**Parts of the exercise:**
1. In the Rough Fire text, what started the fire?
2. Pick up the Rough Fire piece after its final sentence and carry it forward in the same voice.

**Selected text:**
--------------------------------
This summer, way back at the end of July, when a lightning strike hit a tree in the forest east of Fresno, the Rough Fire began.
In the old days, when a fire such as this one would start by lightning strike, the Forest or Park Service would send out a small crew of 5 to 10 firefighters with their picks, packs and shovels and they’d put the fire out in a day or two. The total cost might be around $10,000.
But today, in this age of advanced knowledge of fire behavior, plus a focus on cost-savings in firefighting, these sane two federal agencies have settled on a mutual policy of treating a fire caused by lightning differently. Because lightning is a “natural” occurrence, the resulting fire shoiuld also “burn naturally.” This new policy allows fires tio burn so long as they do not threaten a community, structures or old-growth forest.
The theory is to reintroduce fire back into the forest ecosystem (a good thing) and to save firefighting money and resources (another good thing) through a policy of monitoring, with the idea of having the fire burn itself out either via topography or weather (rain).
Neither agency, however, will readily admit to the “let burn” policy. Instead, they use code terms like “managed fire” or “fire suppression.”
The Rough Fire has fallen under the “let burn” strategy, and unfortunately, Eastern Sierra communities never even considered at the outset have suffered the consequences of new management theory.
Because of the “let burn” experiment, almost seven weeks after the Rough Fire began, there are new evacuation orders in communities on the western border of the fire. Additionally, both the eastern and northern flanks of the fire continue to burn unabated. The size of the fire is now in excess of 160,000 acres – instead of the less-than-one-acre it could have been. The cost? It will likely exceed $70 million, versus the $10,000 it could have been.
I keep hearing that these two federal agencies can’t fight fires because they don’t have the budget and personnel.
--------------------------------
**Data provided:**
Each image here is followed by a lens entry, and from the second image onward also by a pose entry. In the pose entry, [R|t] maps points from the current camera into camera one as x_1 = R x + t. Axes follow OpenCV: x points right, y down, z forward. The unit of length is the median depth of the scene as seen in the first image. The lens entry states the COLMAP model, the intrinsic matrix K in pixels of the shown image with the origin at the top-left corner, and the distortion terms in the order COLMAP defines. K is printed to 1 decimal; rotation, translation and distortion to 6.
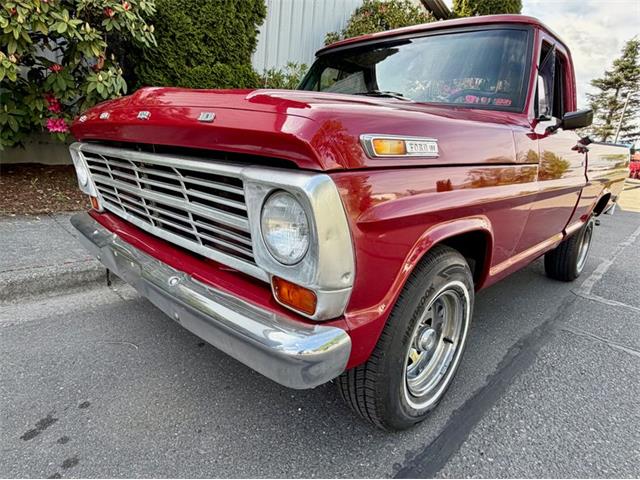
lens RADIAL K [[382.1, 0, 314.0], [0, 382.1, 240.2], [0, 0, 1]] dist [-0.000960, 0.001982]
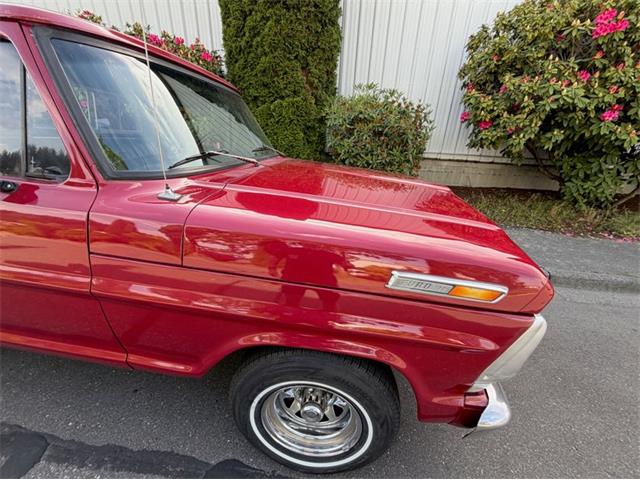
--------------------------------
**Answer set:**
1. A lightning strike hit a tree in the forest east of Fresno at the end of July.

2.
Maybe it’s just a function of resource allocation. Those 3,300 firefighters on the Rough Fire could easily have been deployed elsewhere if they’d just put the fire out initially when they had a chance.
In a March, 2013 article in the Huffington Post, the Park Service admitted that “letting fires burn has its dangers.” This statement of the obvious was made in relation to a Lassen Park fire, where the NPS took a half-acre fire and turned it into 42-square miles.
That was another multi-million ($15 million) job.
The aforementioned issues do not even address the many other damaging impacts of “let burn.” What about smoke impacts to the health of Eastern Sierra residents and visitors? What about detrimental financial impacts to tourism?
People in the Sierra recognize that there will always be periodic fires. We can put up with that. But experiencing smoke for several weeks or even months should not be acceptable.
By definition, allowing both the USFS and NPS to continue the “let burn” policy is an admission by the federal government that it will hypocritically ignore its own Clean Air Act. More important, it’s a signal that the federal government has chosen to prioritize healthy forests over healthy people.
I can recognize why a very specific federal agency (USFS/NPS) might think this way, but I can’t imagine the overarching federal government would be supportive of a such a policy which results in the degradation of public health.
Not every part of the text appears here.